The trio will share the prize sum of 10 million Swedish kronor (about $1.1 million).
Houghton, Alter and Rice would normally receive their prize from King Carl XVI Gustaf at a formal ceremony in Stockholm on December 10, the anniversary of the 1896 death of scientist Alfred Nobel who created the prizes in his will.
But the in-person ceremony has been cancelled this year due to the pandemic and replaced with a televised ceremony showing the laureates receiving their awards in their home countries.
Their award comes as the hunt for a coronavirus vaccine has put the global spotlight on their field.
Both Rice and Houghton, a University of Alberta professor, are currently involved in efforts to find a vaccine for Covid-19.
Nobel medicine committee chair Patrik Ernfors said Monday’s prize was “relatively easy to relate to today’s situation”.
“The first thing you need to do is to identify the causing virus, and once that has been done, that is the starting point for the development of drugs to treat the disease and also to develop vaccines against the disorder.”
In a separate news conference, Alter emphasized that both Hepatitis C and Covid-19 could be eradicated without a vaccine, if the political will was in place.
“The kind of things that need to be done mainly is to test and treat. If we had a great rapid test for COVID and a great treatment for COVID, it would be the same, the same principle,” he said.

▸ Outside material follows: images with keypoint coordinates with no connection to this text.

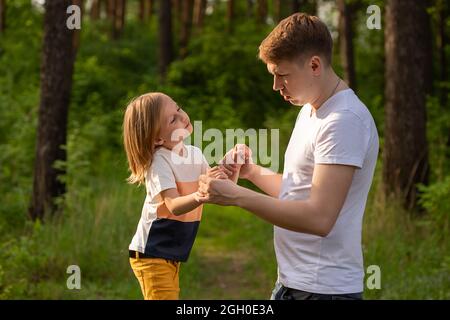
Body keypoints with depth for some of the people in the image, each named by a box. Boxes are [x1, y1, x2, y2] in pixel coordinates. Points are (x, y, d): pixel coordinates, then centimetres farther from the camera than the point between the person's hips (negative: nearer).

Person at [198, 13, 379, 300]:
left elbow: (319, 217, -25)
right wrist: (252, 172, 6)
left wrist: (236, 196, -21)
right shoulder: (309, 110, 12)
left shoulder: (345, 120, -19)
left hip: (322, 287, -9)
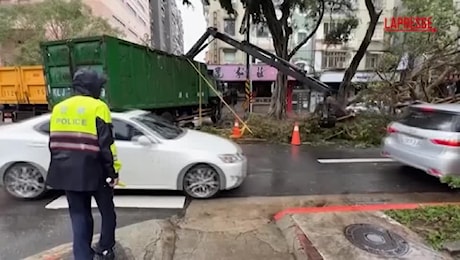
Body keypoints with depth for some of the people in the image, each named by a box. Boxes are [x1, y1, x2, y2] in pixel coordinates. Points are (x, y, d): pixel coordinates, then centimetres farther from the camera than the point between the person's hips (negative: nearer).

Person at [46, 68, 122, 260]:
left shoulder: (58, 108, 9)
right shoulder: (97, 107, -12)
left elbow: (53, 143, 13)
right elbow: (106, 145, -17)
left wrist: (63, 166, 22)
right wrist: (113, 171, -9)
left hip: (67, 172, 6)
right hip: (94, 171, -5)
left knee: (79, 215, 14)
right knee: (107, 211, 17)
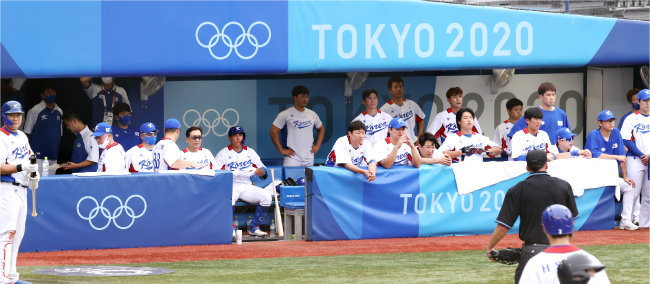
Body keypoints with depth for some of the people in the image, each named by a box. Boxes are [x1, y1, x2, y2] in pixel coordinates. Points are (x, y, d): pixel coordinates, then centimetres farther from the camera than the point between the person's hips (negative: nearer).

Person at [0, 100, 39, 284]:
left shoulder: (22, 136, 15)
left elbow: (29, 158, 28)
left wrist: (33, 174, 10)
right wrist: (21, 167, -28)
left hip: (22, 190, 9)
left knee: (18, 233, 11)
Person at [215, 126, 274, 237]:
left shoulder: (250, 152, 15)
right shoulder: (224, 153, 6)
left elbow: (264, 172, 11)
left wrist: (256, 171, -12)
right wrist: (230, 173, -25)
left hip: (247, 186, 4)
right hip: (230, 186, -4)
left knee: (266, 196, -21)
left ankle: (254, 227, -11)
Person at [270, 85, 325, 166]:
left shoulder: (312, 115, 12)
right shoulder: (285, 115, -2)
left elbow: (321, 129, 27)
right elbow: (273, 132, -3)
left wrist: (317, 146, 14)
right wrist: (281, 150, -6)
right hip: (292, 158, -5)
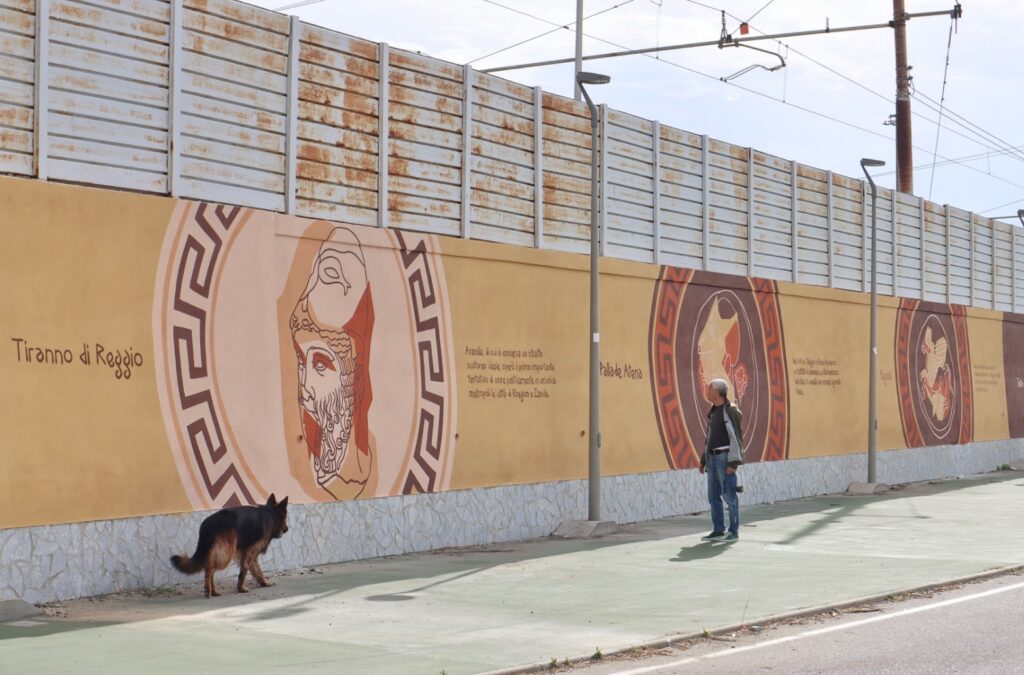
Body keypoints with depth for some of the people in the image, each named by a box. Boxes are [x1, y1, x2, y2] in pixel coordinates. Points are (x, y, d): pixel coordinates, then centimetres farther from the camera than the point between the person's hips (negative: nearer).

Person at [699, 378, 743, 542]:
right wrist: (704, 458, 18)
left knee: (729, 495, -6)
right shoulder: (713, 411, 15)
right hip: (713, 457, 8)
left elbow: (736, 437, -14)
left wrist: (733, 462, -19)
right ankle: (718, 530, 13)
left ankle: (734, 531, 0)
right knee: (713, 495, 8)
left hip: (724, 457, -8)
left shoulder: (731, 411, -11)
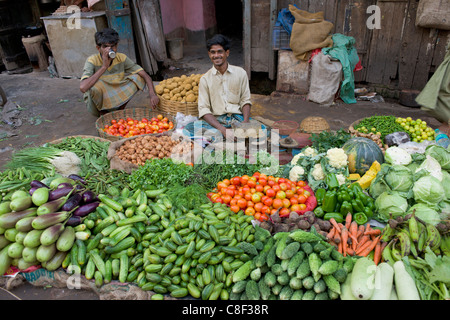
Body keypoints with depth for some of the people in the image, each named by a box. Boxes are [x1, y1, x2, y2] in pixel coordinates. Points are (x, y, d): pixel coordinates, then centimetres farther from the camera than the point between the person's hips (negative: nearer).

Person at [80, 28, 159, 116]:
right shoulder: (92, 61, -21)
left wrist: (152, 94, -33)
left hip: (115, 101, 3)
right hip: (97, 104, -3)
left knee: (138, 77, -14)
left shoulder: (121, 58, -10)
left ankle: (120, 109, 0)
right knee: (95, 86, -36)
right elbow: (83, 88, -37)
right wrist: (104, 67, -37)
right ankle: (102, 113, -5)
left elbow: (145, 75, -13)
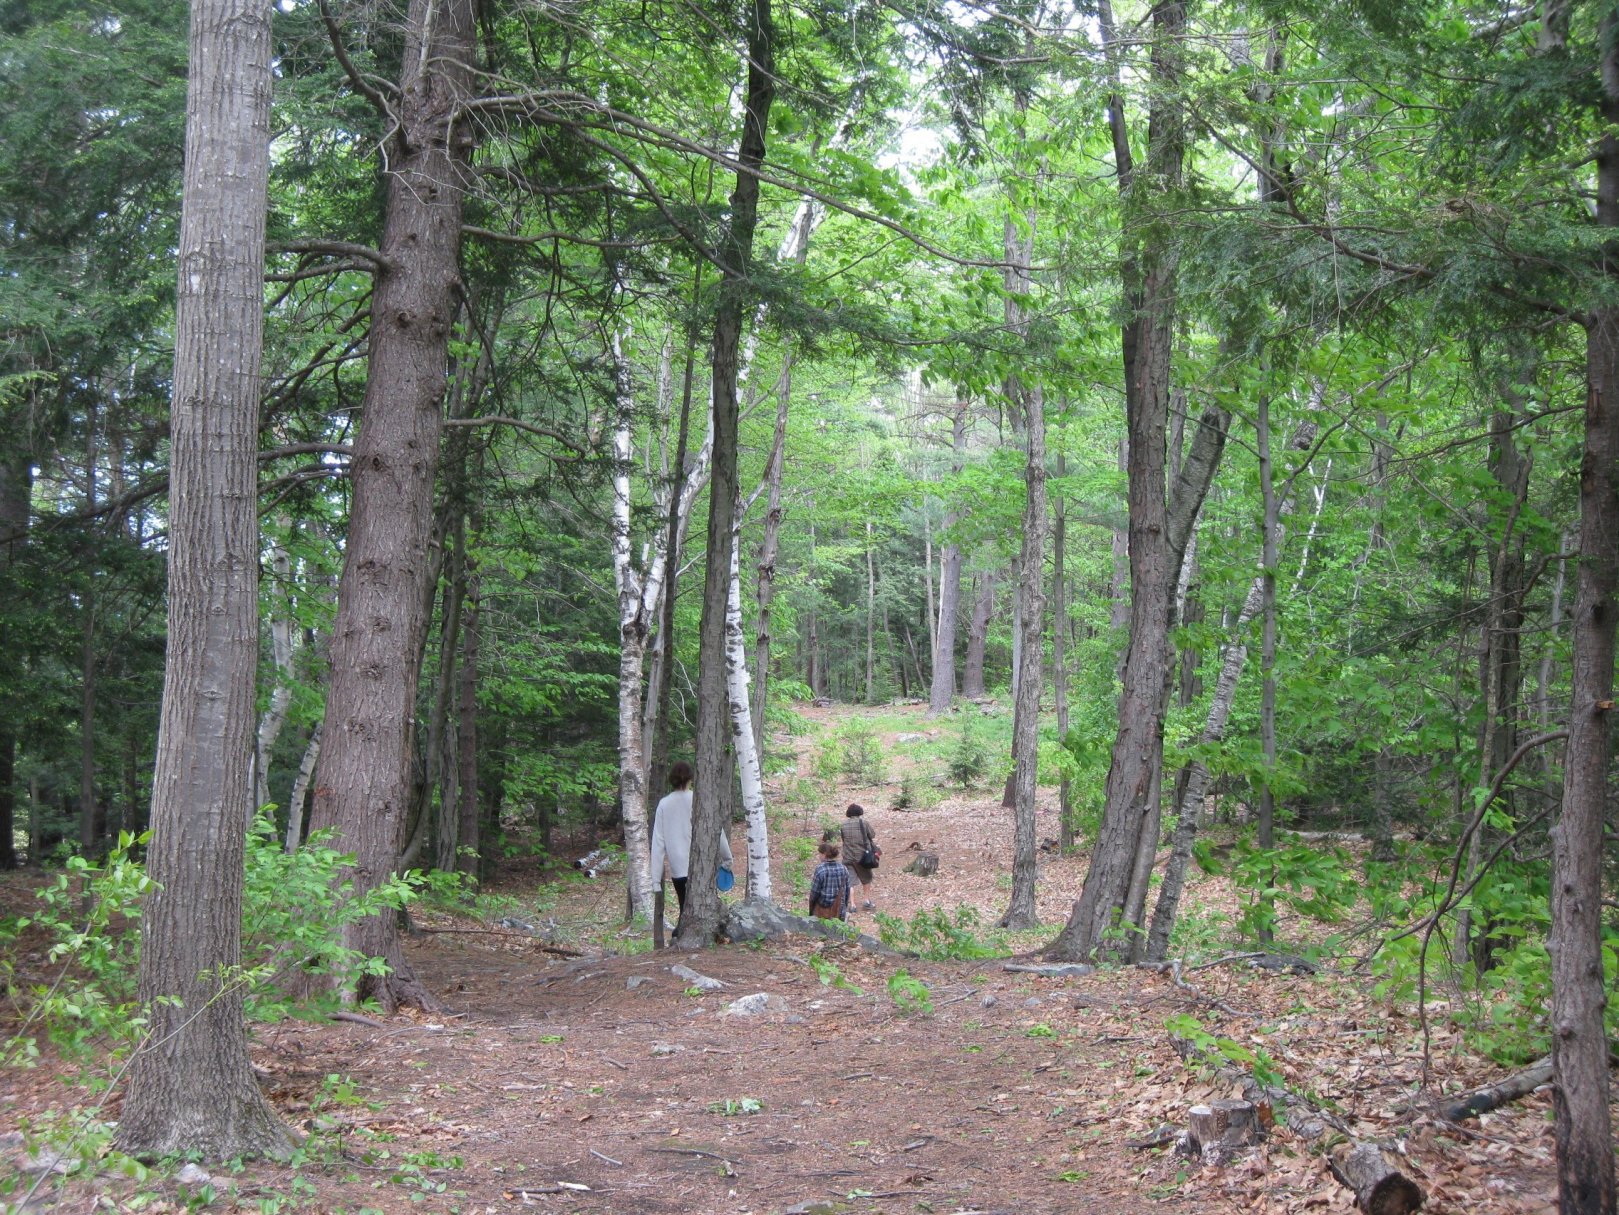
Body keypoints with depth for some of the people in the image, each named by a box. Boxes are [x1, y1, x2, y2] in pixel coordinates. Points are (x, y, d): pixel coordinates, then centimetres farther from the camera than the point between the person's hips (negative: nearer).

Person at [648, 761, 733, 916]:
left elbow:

The 2020 Nobel season continues Tuesday with the physics prize, with astrophysicists Shep Doeleman of the US and Germany’s Heino Falcke seen as possible winners for work that led to the first directly observed image of a black hole in April 2019.
American mathematician Peter Shor who paved the way for today’s research on quantum computers, or France’s Alain Aspect for his work on quantum entanglement, have also been mentioned.